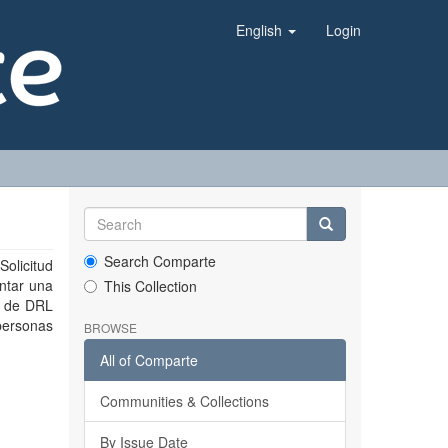
English
Login
Search Comparte
olicitud
ntar una
This Collection
o de DRL
personas
BROWSE
All of Comparte
Communities & Collections
By Issue Date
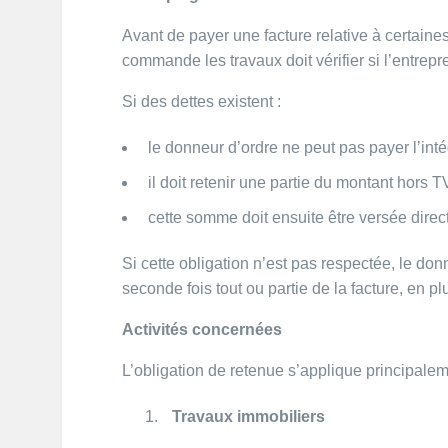
Avant de payer une facture relative à certaines
commande les travaux doit vérifier si l’entrepr
Si des dettes existent :
le donneur d’ordre ne peut pas payer l’intég
il doit retenir une partie du montant hors T
cette somme doit ensuite être versée direc
Si cette obligation n’est pas respectée, le don
seconde fois tout ou partie de la facture, en p
Activités concernées
L’obligation de retenue s’applique principalem
Travaux immobiliers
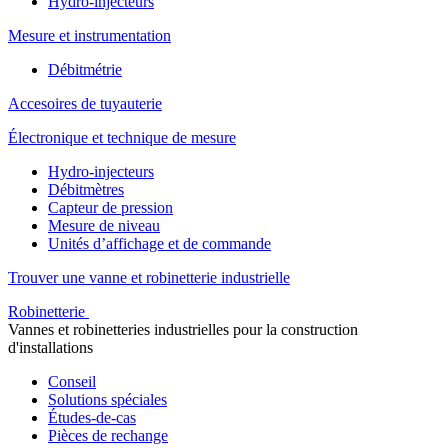
Hydro-injecteurs
Mesure et instrumentation
Débitmétrie
Accesoires de tuyauterie
Électronique et technique de mesure
Hydro-injecteurs
Débitmètres
Capteur de pression
Mesure de niveau
Unités d’affichage et de commande
Trouver une vanne et robinetterie industrielle
Robinetterie
Vannes et robinetteries industrielles pour la construction
d'installations
Conseil
Solutions spéciales
Études-de-cas
Pièces de rechange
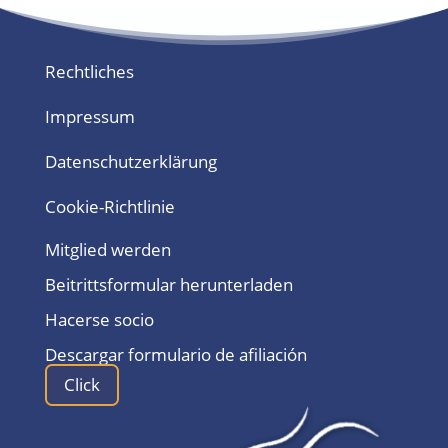
Rechtliches
Impressum
Datenschutzerklärung
Cookie-Richtlinie
Mitglied werden
Beitrittsformular herunterladen
Hacerse socio
Descargar formulario de afiliación
Click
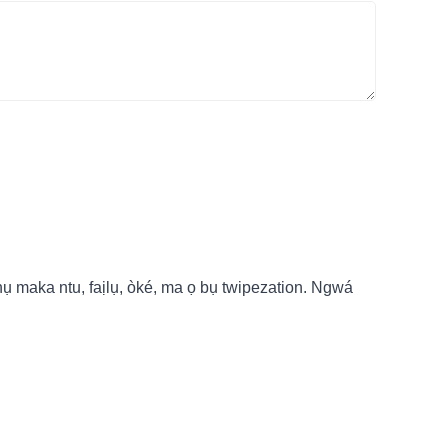
ụ maka ntu, faịlụ, òké, ma ọ bụ twipezation. Ngwá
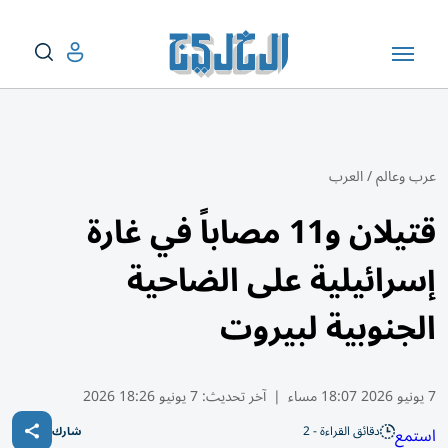
عرب وعالم
/
العرب
قتيلان و11 مصاباً في غارة
إسرائيلية على الضاحية
الجنوبية لبيروت
7 يونيو 2026 18:07 مساء
|
آخر تحديث:
7 يونيو 18:26 2026
دقائق القراءة - 2
استمع
شارك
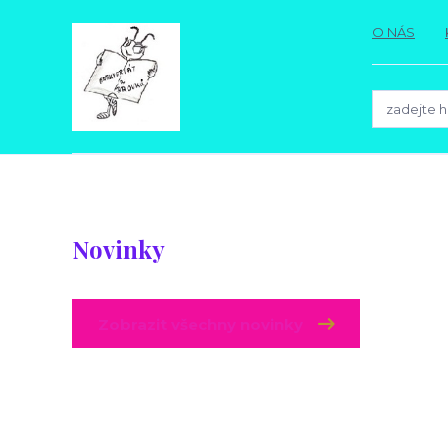
O NÁS
Novinky
Zobrazit všechny novinky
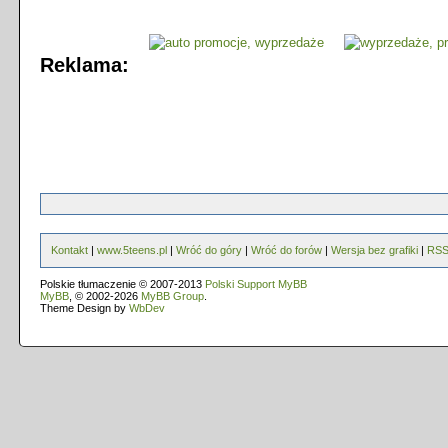
Reklama:
Kontakt
|
www.5teens.pl
|
Wróć do góry
|
Wróć do forów
|
Wersja bez grafiki
|
RS
Polskie tłumaczenie © 2007-2013
Polski Support MyBB
MyBB
, © 2002-2026
MyBB Group
.
Theme Design by
WbDev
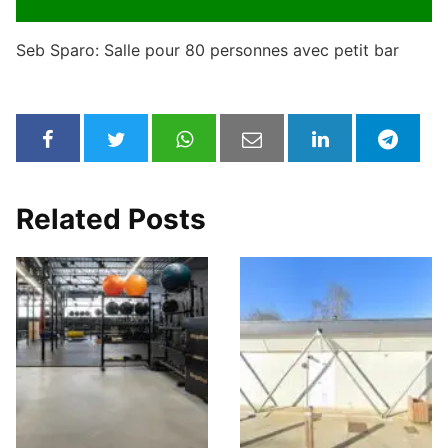
Seb Sparo: Salle pour 80 personnes avec petit bar
Related Posts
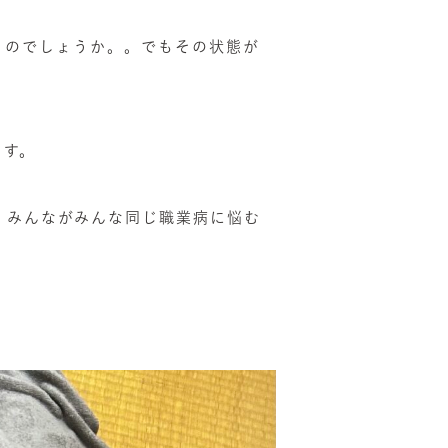
うのでしょうか。。でもその状態が
ます。
、みんながみんな同じ職業病に悩む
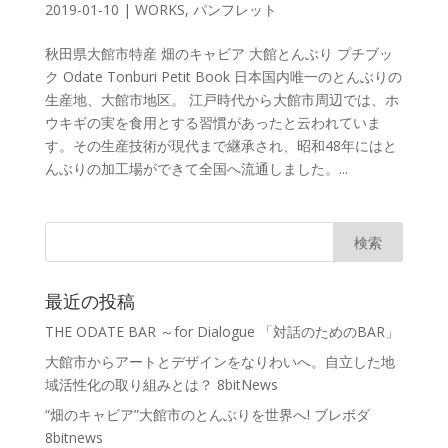
2019-01-10
|
WORKS
,
パンフレット
秋田県大館市特産 畑のキャビア 大館とんぶり プチブッ
ク Odate Tonburi Petit Book 日本国内唯一のとんぶりの
生産地、大館市地区。 江戸時代から大館市周辺では、ホ
ウキギの実を食用とする習慣があったと云われていま
す。その生産技術が現代まで継承され、昭和48年にはと
んぶりの加工場ができて全国へ流通しました。...
最近の投稿
THE ODATE BAR ～for Dialogue 「対話のためのBAR」
大館市からアートとデザインをなりわいへ。自立した地
域活性化の取り組みとは？ 8bitNews
“畑のキャビア”大館市のとんぶりを世界へ! ブレボダ
8bitnews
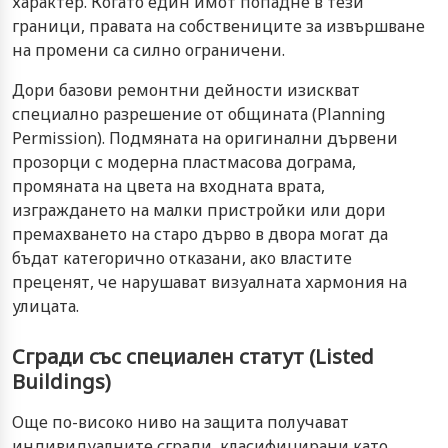
характер. Когато един имот попадне в тези
граници, правата на собствениците за извършване
на промени са силно ограничени.
Дори базови ремонтни дейности изискват
специално разрешение от общината (Planning
Permission). Подмяната на оригинални дървени
прозорци с модерна пластмасова дограма,
промяната на цвета на входната врата,
изграждането на малки пристройки или дори
премахването на старо дърво в двора могат да
бъдат категорично отказани, ако властите
преценят, че нарушават визуалната хармония на
улицата.
Сгради със специален статут (Listed
Buildings)
Още по-високо ниво на защита получават
индивидуалните сгради, класифицирани като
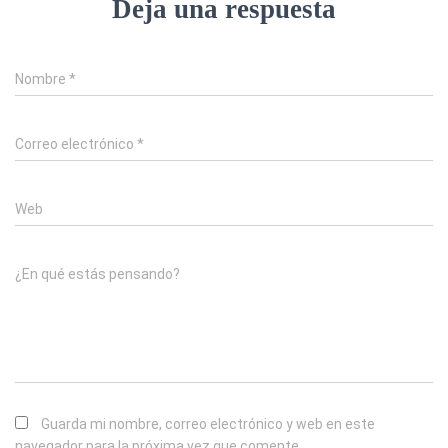
Deja una respuesta
Nombre
*
Correo electrónico
*
Web
¿En qué estás pensando?
Guarda mi nombre, correo electrónico y web en este
navegador para la próxima vez que comente.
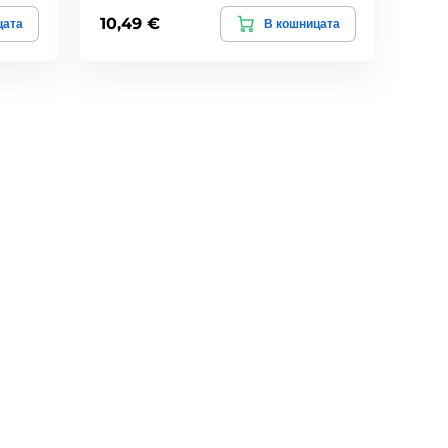
10,49 €
цата
В кошницата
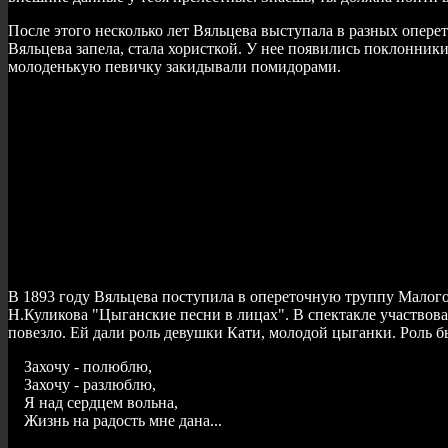
После этого несколько лет Вяльцева выступала в разных опере
Вяльцева запела, стала хористкой. У нее появились поклонники
молоденькую певичку закидывали помидорами.
В 1893 году Вяльцева поступила в опереточную труппу Малого
Н.Куликова "Цыганские песни в лицах". В спектакле участвов
повезло. Ей дали роль девушки Кати, молодой цыганки. Роль б
Захочу - полюблю,
Захочу - разлюблю,
Я над сердцем вольна,
Жизнь на радость мне дана...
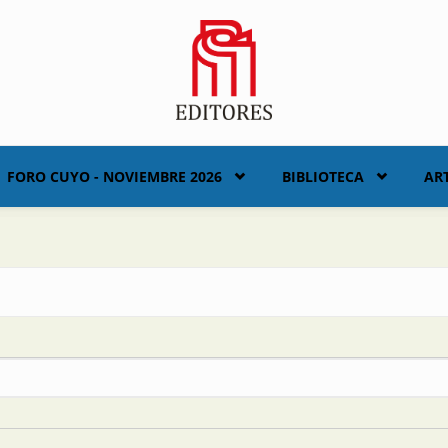
FORO CUYO - NOVIEMBRE 2026
BIBLIOTECA
AR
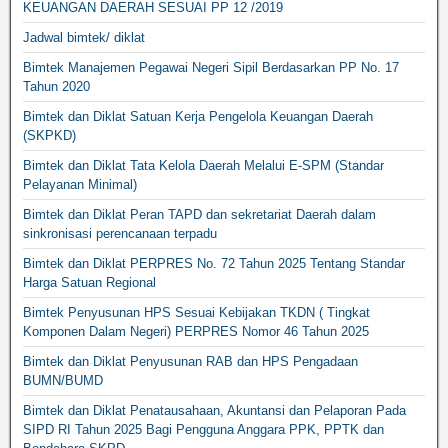
KEUANGAN DAERAH SESUAI PP 12 /2019
Jadwal bimtek/ diklat
Bimtek Manajemen Pegawai Negeri Sipil Berdasarkan PP No. 17
Tahun 2020
Bimtek dan Diklat Satuan Kerja Pengelola Keuangan Daerah
(SKPKD)
Bimtek dan Diklat Tata Kelola Daerah Melalui E-SPM (Standar
Pelayanan Minimal)
Bimtek dan Diklat Peran TAPD dan sekretariat Daerah dalam
sinkronisasi perencanaan terpadu
Bimtek dan Diklat PERPRES No. 72 Tahun 2025 Tentang Standar
Harga Satuan Regional
Bimtek Penyusunan HPS Sesuai Kebijakan TKDN ( Tingkat
Komponen Dalam Negeri) PERPRES Nomor 46 Tahun 2025
Bimtek dan Diklat Penyusunan RAB dan HPS Pengadaan
BUMN/BUMD
Bimtek dan Diklat Penatausahaan, Akuntansi dan Pelaporan Pada
SIPD RI Tahun 2025 Bagi Pengguna Anggara PPK, PPTK dan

▶ [PROBLEM DESCRIPTION] Pictures are to be dropped; the lines from the start of the entries above through the line with "Mitglied werden" are to be given again verbatim.

▶ [RESULT]
English
Login
Search Comparte
olicitud
ntar una
This Collection
o de DRL
personas
BROWSE
All of Comparte
Communities & Collections
By Issue Date
Avant de payer une facture relative à certaines
commande les travaux doit vérifier si l’entrepr
Si des dettes existent :
le donneur d’ordre ne peut pas payer l’intég
il doit retenir une partie du montant hors T
cette somme doit ensuite être versée direc
Si cette obligation n’est pas respectée, le don
seconde fois tout ou partie de la facture, en p
Activités concernées
L’obligation de retenue s’applique principalem
Travaux immobiliers
Hydro-injecteurs
Mesure et instrumentation
Débitmétrie
Accesoires de tuyauterie
Électronique et technique de mesure
Hydro-injecteurs
Débitmètres
Capteur de pression
Mesure de niveau
Unités d’affichage et de commande
Trouver une vanne et robinetterie industrielle
Robinetterie
Vannes et robinetteries industrielles pour la construction
d'installations
Conseil
Solutions spéciales
Études-de-cas
Pièces de rechange
Rechtliches
Impressum
Datenschutzerklärung
Cookie-Richtlinie
Mitglied werden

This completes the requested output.